Personal information
- Full name: Rodney Stephen Walker
- Born: 5 July 1949 (age 76) Christchurch, New Zealand

Playing information
- Position: Loose forward
Club
| Years | Team | Pld | T | G | FG | P |
|  | Papanui |  |  |  |  |  |
Representative
| Years | Team | Pld | T | G | FG | P |
| 1968–77 | Canterbury | 50 |  |  |  |  |
| 1969–73 | Southern Zone |  |  |  |  |  |
| 1969–72 | New Zealand | 6 | 0 | 0 | 0 | 0 |
| 1974 | South Island |  |  |  |  |  |

Coaching information
Club
| Years | Team | Gms | W | D | L | W% |
| 1975–76 | Papanui |  |  |  |  |  |
- Source:

= Rodney Walker (New Zealand) =

New Zealand international rugby league footballer and coach

Rodney Walker (born 5 July 1949) is a New Zealand former professional rugby league footballer who represented New Zealand in the 1972 World Cup.

==Playing career==
Walker played for the Papanui club in the Canterbury Rugby League competition. He was a Schoolboy Kiwi in 1964 and captained the New Zealand Colts in 1969 on a tour of New South Wales.

He represented Canterbury and Southern Zone.
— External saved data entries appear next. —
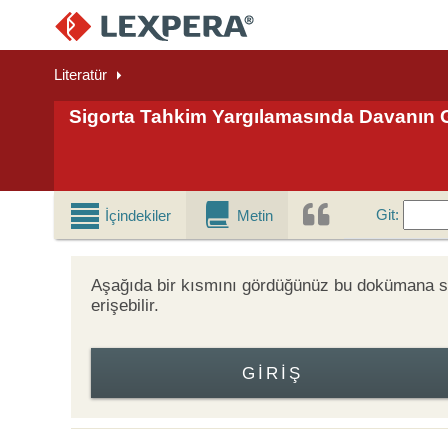
Literatür
Sigorta Tahkim Yargılamasında Davanın G
Git
Git
:
İçindekiler
Metin
Aşağıda bir kısmını gördüğünüz bu dokümana
erişebilir.
GIRIŞ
He played in 50 provincial games for Canterbury between 1968 and 1977, including 44 consecutive appearances. He was the first Canterbury player to reach the 50 mark and captained Canterbury in 1970.

Walker was selected for the New Zealand national rugby league team in 1969 and played in six test matches between 1969 and 1972, including at the 1972 World Cup.

In 1974 Walker played for the South Island against the touring Great Britain Lions.

As player-coach, Walker led Papanui to the 1975 and 1976 Canterbury championships.